QUESTIONS TO ANSWER:
A - In the procollagen VII cell-selection excerpt, what concentrations of blasticidin and hygromycin were used to select double-transfected cells?
B - Extend the procollagen VII cell-selection excerpt, picking up after its final sentence.
___ SELECTED EXCERPT ___
After selecting HEK-293 cells that express MTmProVII-GFP variants, these cells were co-transfected with the DNA construct for the WTmProVII-RFP. After transfection, these cells were cultured in the presence of 4 µg/ml blasticidin and 100 µg/ml hygromycin to select a subpopulation of double-transfected cells expressing both MTmProVII-GFP and WTmProVII-RFP variants. Hygromycin/blasticidin-resistant clones were individually collected and observed under an inverted fluorescence microscope equipped with specific set of optical filters. The GFP/RFP-positive clones were selected and analyzed by Western blot for secretion of mProVII chains tagged with GFP or RFP as described above. In these assays, in addition to the anti-mouse procollagen VII polyclonal antibodies and anti-GFP monoclonal antibody (Santa Cruz Biotechnology), the anti-RFP polyclonal antibodies (Clontech Laboratories, Inc.) were employed. In addition to cells co-expressing the mProVII-GFP and mProVII-RFP variants, cells expressing only one specific variant were also selected.
___ RECORDED DATA ___
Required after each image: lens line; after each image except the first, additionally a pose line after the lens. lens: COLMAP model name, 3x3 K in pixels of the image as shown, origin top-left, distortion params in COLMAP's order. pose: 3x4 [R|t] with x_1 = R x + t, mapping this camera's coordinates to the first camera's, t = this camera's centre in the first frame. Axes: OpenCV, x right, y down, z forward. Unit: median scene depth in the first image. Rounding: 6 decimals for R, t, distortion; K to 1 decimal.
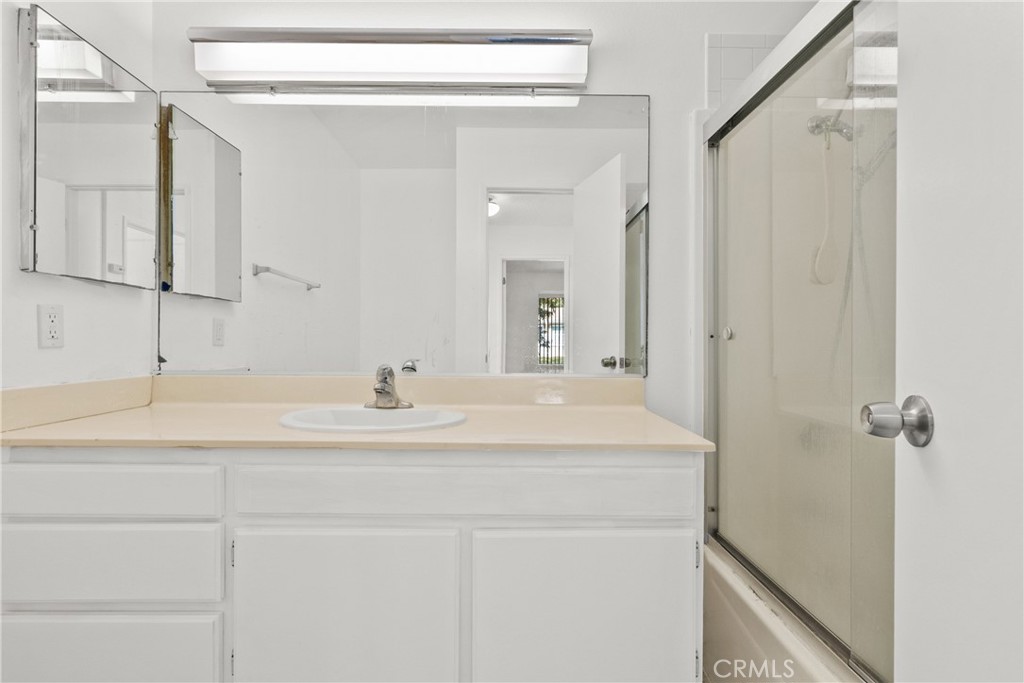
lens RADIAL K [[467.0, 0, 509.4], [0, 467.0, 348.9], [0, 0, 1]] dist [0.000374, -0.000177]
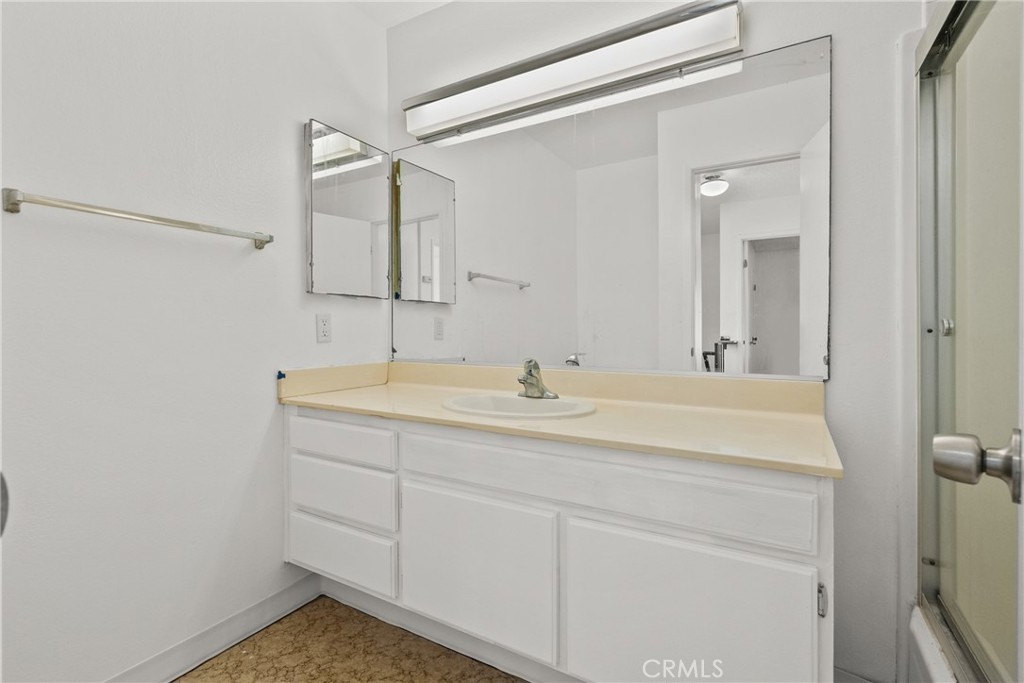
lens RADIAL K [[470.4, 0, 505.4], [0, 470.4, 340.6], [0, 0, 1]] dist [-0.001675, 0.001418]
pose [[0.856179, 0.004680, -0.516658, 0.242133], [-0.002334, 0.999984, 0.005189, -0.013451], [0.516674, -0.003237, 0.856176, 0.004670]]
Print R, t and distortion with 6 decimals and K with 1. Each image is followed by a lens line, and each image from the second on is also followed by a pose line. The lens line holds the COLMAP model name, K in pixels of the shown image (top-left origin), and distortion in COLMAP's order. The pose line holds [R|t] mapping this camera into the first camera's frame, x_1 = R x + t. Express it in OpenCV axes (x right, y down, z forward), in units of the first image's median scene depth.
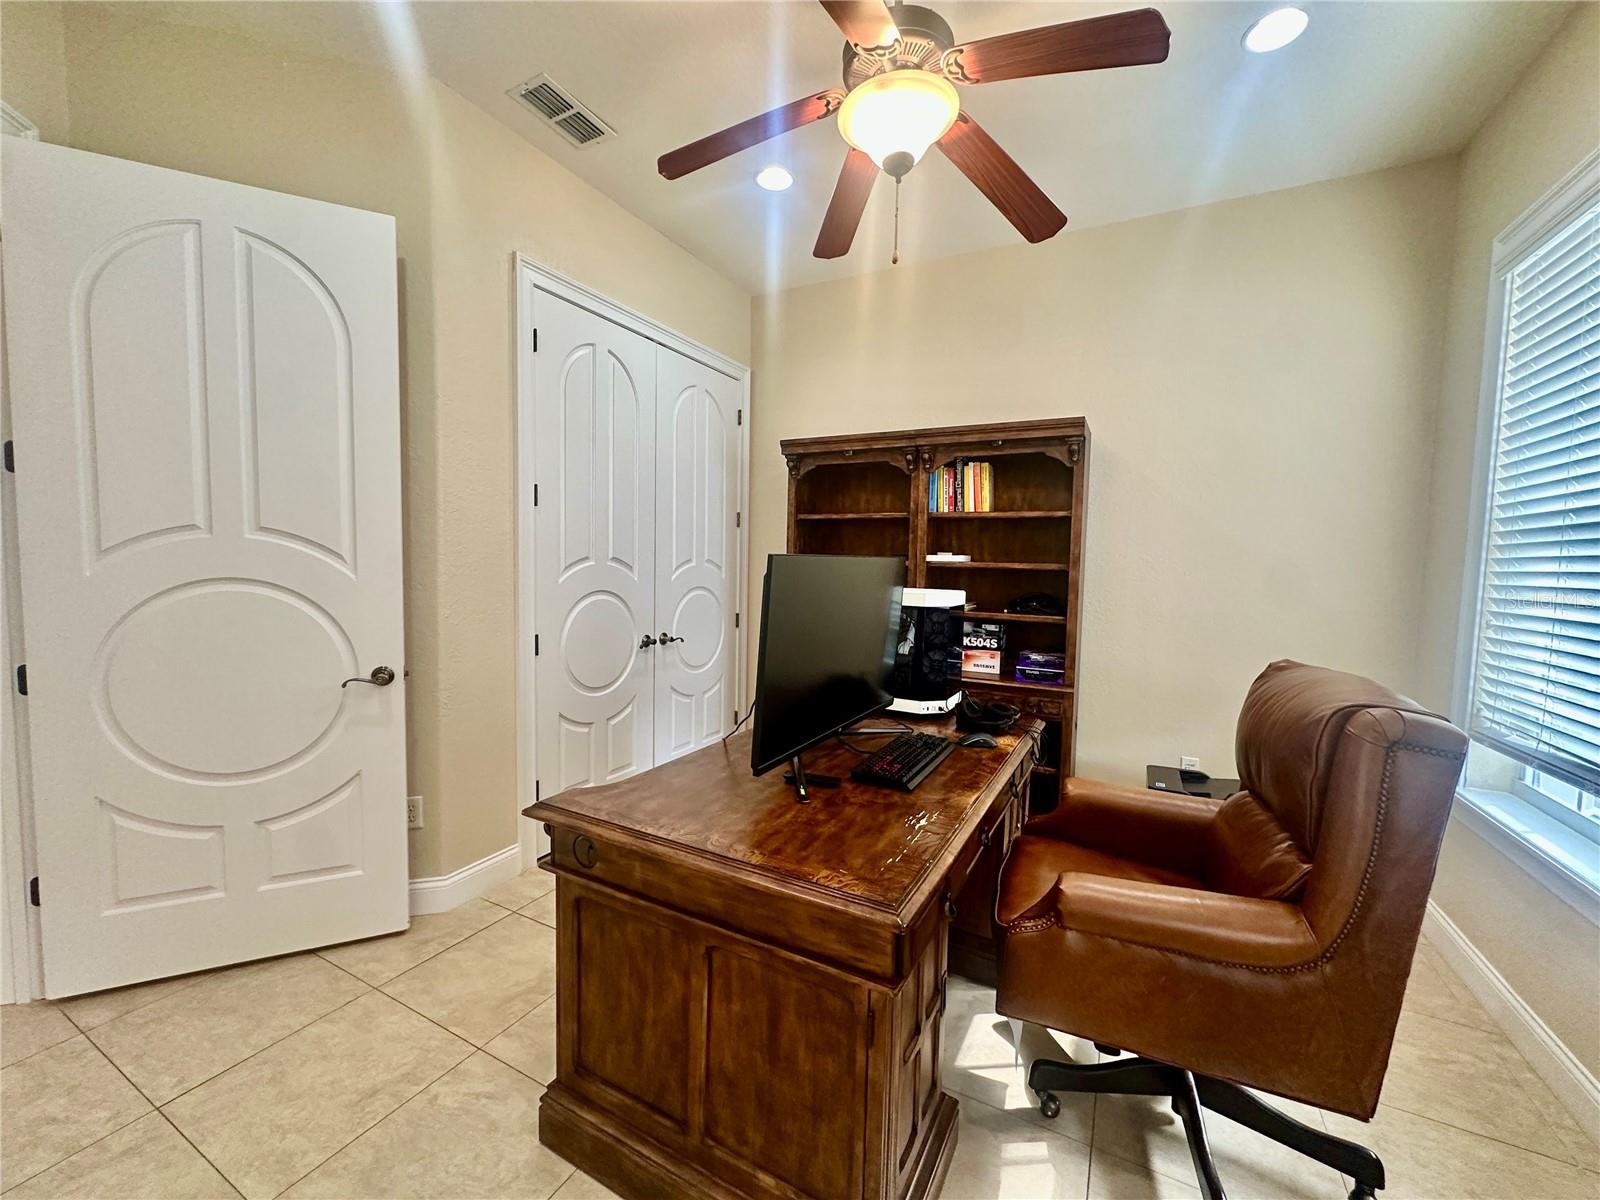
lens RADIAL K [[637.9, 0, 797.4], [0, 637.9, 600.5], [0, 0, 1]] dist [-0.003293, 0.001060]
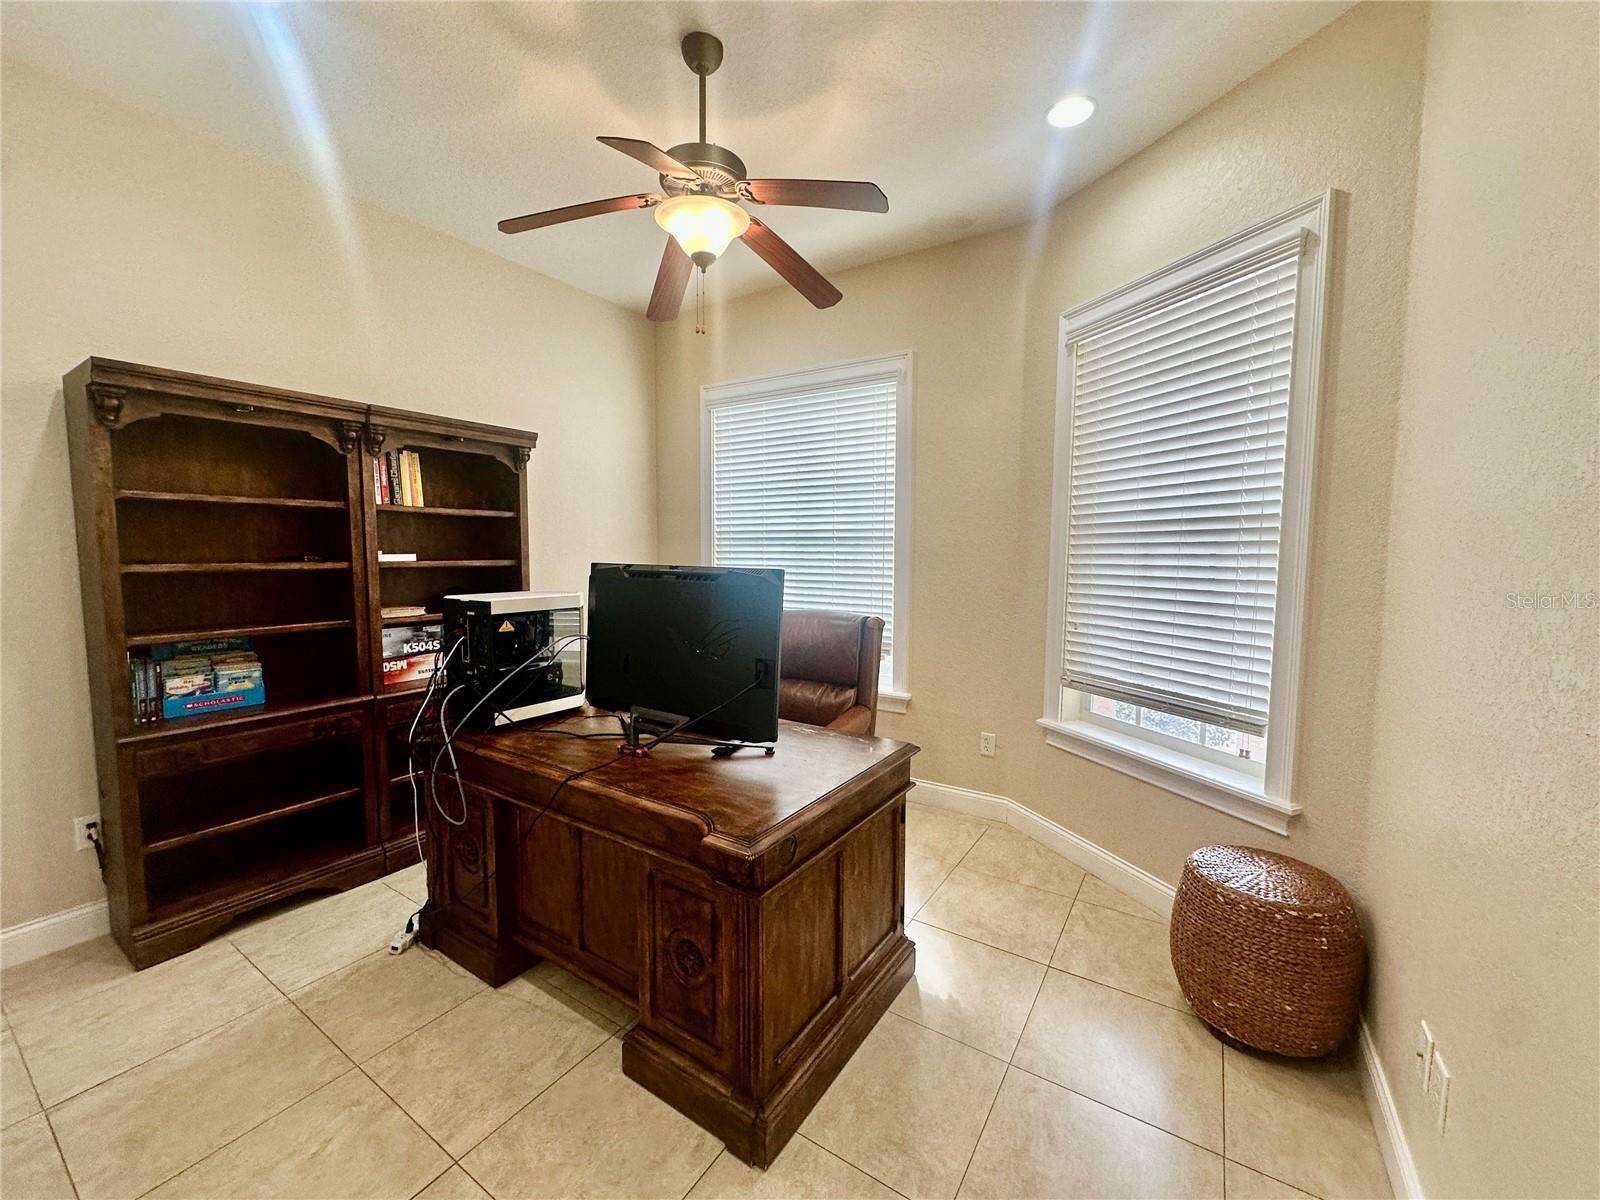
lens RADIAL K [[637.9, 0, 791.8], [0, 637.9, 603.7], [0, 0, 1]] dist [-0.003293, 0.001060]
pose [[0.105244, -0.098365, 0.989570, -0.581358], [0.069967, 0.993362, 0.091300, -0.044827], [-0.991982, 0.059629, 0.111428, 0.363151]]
___
YOUR WRITTEN ANSWERS:
A - 4 µg/ml blasticidin and 100 µg/ml hygromycin.

B -
To analyze whether the MTmProVII-GFP chains co-assembled together with the WTmProVII-RFP chains to form heterogeneous WT/MTmProVII-RFP-GFP molecules, we employed immunoprecipitation assays. After reaching confluency, selected cells coexpressing GFP-tagged and RFP-tagged mProVII chains were cultured in serum-free media in the presence of 40 µg/ml of L-ascorbic acid phosphate magnesium salt, as described [18; 19]. Medium was collected every 24 h for six days. Each day proteins secreted to the media were precipitated with ammonium sulfate added to the final concentration of 300 mg/ml, and then the precipitated proteins were collected by centrifugation. Subsequently, protein pellets collected over a six-day period were combined, resuspended and dialyzed against Tris-HCl buffer, pH 7.4, that included 0.4 M NaCl, 25 mM EDTA, and 0.02% NaN3. Dialyzed proteins were concentrated by ultrafiltration on an YM-100 membrane (Millipore).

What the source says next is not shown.